Not to long ago that it wasn't uncommon to hear the word contact sheet when it came to photography. Today on the other hand the contact sheet has been replaced by the countless number of programs that not only specialize in photo organization but in editing as well. 

 Contact sheet  F11  Exposed 15 secs

Contact sheet

F11

Exposed 15 secs

For those that are not familiar with the above, a contact sheet is a print made up of all the photos on a single roll. This is obtained by laying one's negatives on a sheet of photo paper, held down by glass as to ensure that the negatives remain flat are then exposed by a single exposure. The benefit of this was a quick way of scanning ones photographs for the highest quaintly image in a roll of film. Curious about the process, I decided to give it a try and review my photos in a more traditional manner and make a contact sheet of my own. 

 Test strip   10 second intervals 

Test strip 

10 second intervals 

The process is simple. Before making the contact sheet, one needs to ensure that the light from the enlarger covers the whole of the area to be exposed. Once that is out of the way it is a matter of stopping down the lens of the enlarger to F8 or F11 and exposing a test strip like the one you see above. Starting at 10 secs of exposure time, I exposed 4 different sections as to give me 4 different areas to examine. From here I decided that my best exposure for the contact sheet fall somewhere between 10 and 20 secs. So with that in mind, I pulled out a 8x10 sheet of photo paper, laid down my negatives and exposed the sheet for 15 secs. 

 Contact sheet  F11  Exposed 15 secs

Contact sheet

F11

Exposed 15 secs

Once the sheet was exposed i tossed it in the developer and immediately was pleased with the results. After a quick examination of the print, I decided that photo circled in red would make an awesome print, so with that in mind I went to printing. you can see the results below. 

 Printed on Gilford multigrade paper  Scanned Print

Printed on Gilford multigrade paper

Scanned Print

What I learned from the whole process was that of patience and the respect for ones work. It is funny how when I compare a photographers present work flow from that of a more traditional one I couldn't help but catch myself looking at my photos in a different light.
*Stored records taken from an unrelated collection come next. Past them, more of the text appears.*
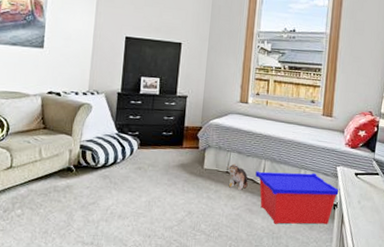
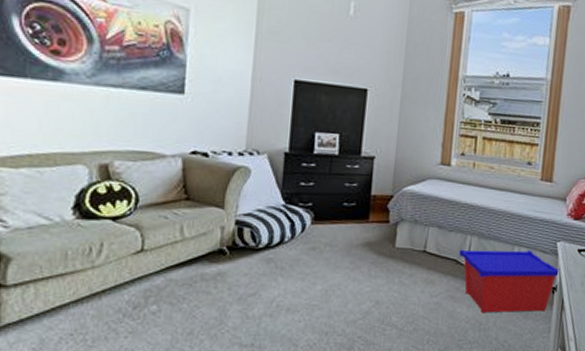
plush toy: present [227,163,248,190] -> none [425,240,450,272]

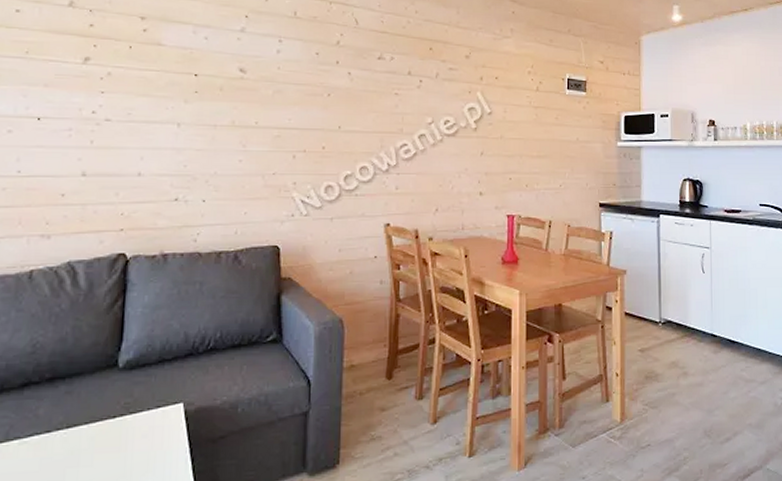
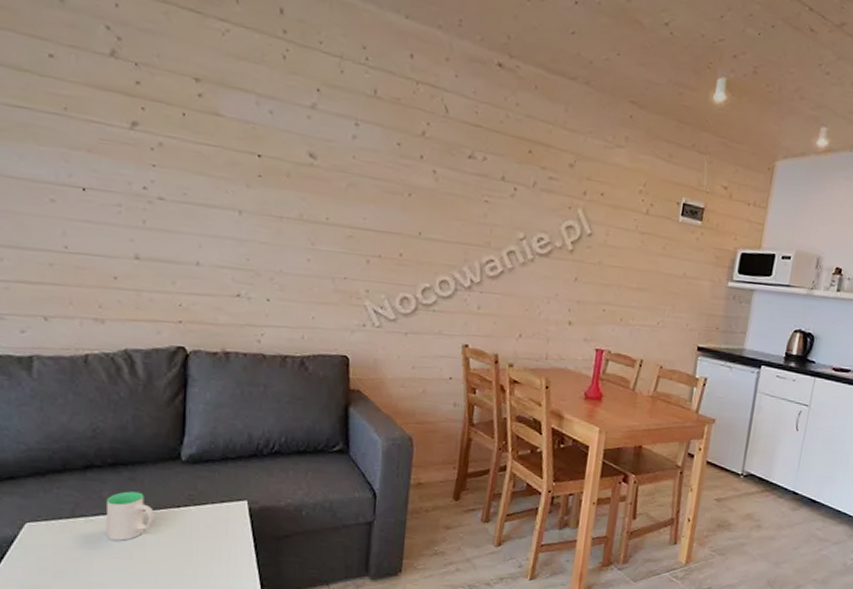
mug: none [40,405,91,462] -> present [106,491,155,541]

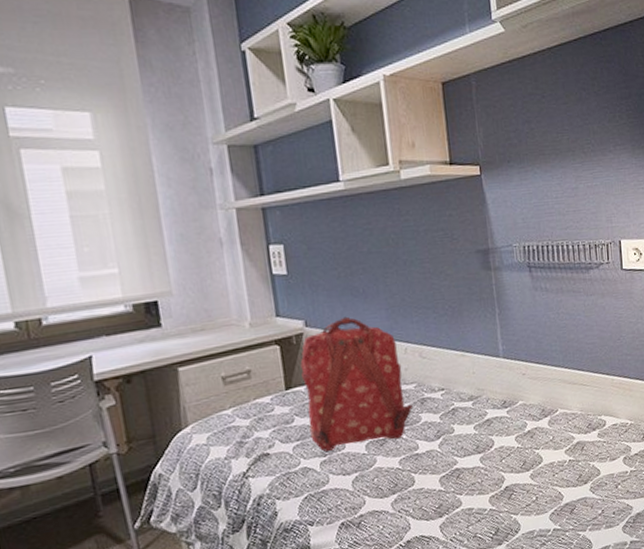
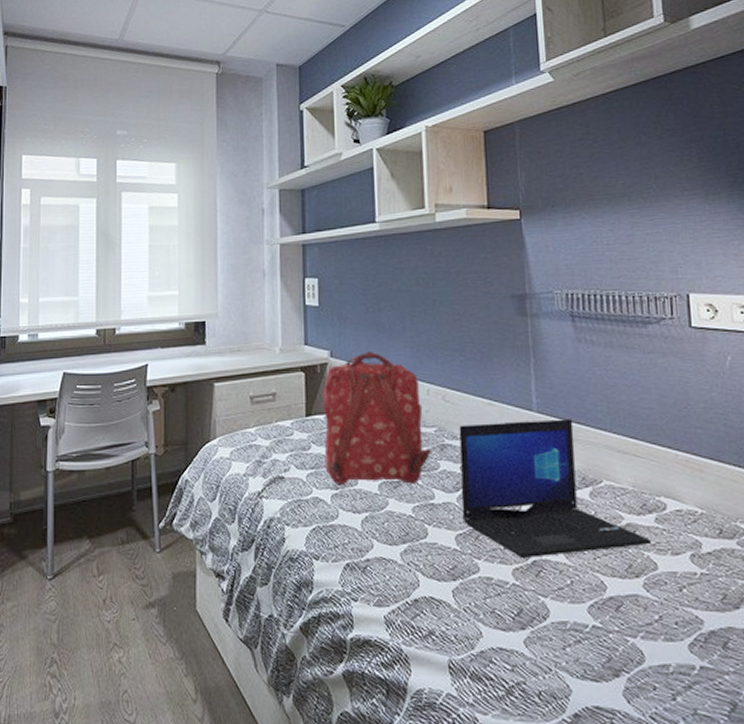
laptop: none [436,360,595,487] -> present [459,419,651,559]

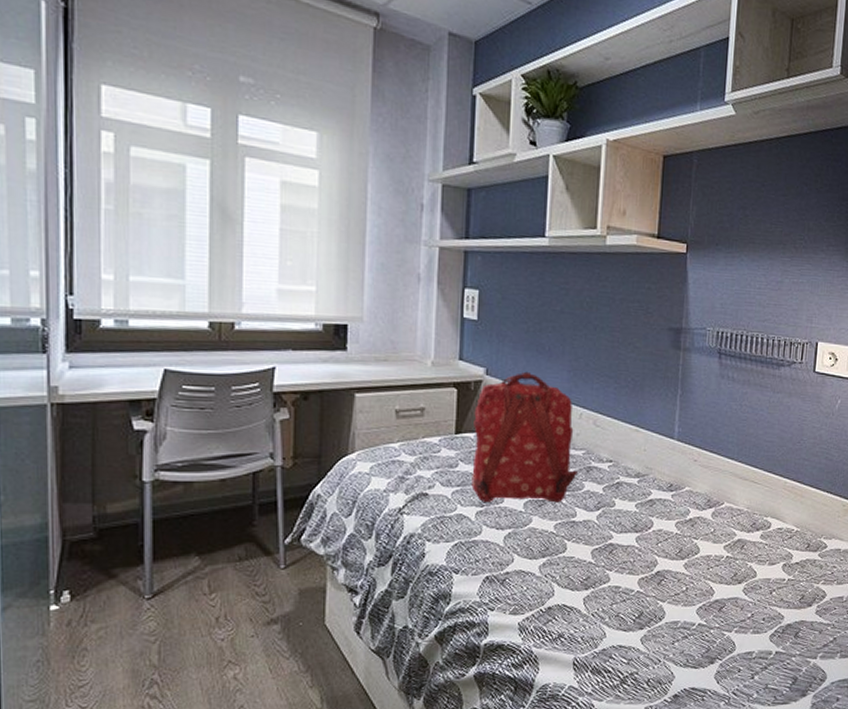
laptop: present [459,419,651,559] -> none [600,447,755,570]

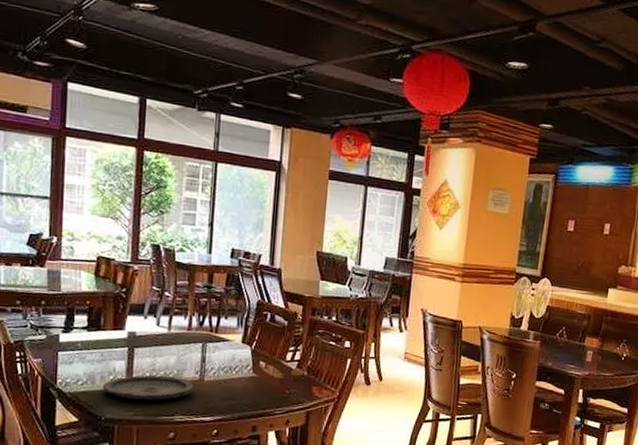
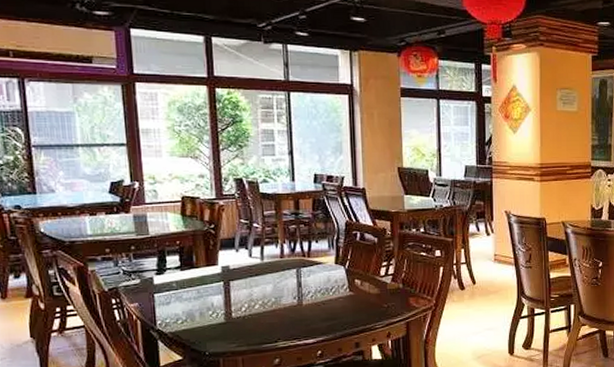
plate: present [102,375,194,401] -> none [202,304,293,332]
What I mean by this is the singularity of a photograph when it comes to the rest of the photos on a roll of film. I believe that we as photographers need to get away from enthusiastically posting every "good" photo we create while on a shoot. I have come to the conclusion that doing just the opposite is more hurtful then beneficial in that it diminishes the value of a photograph. To many times I see photographs posted in sets... ultimately viewing them as a whole and not as individual photos. The downfall is as stated above, the loss of value per photo. My challenge to you is to limit yourself. Limit the number of photos you post. I guarantee you that your photos will be appreciated more.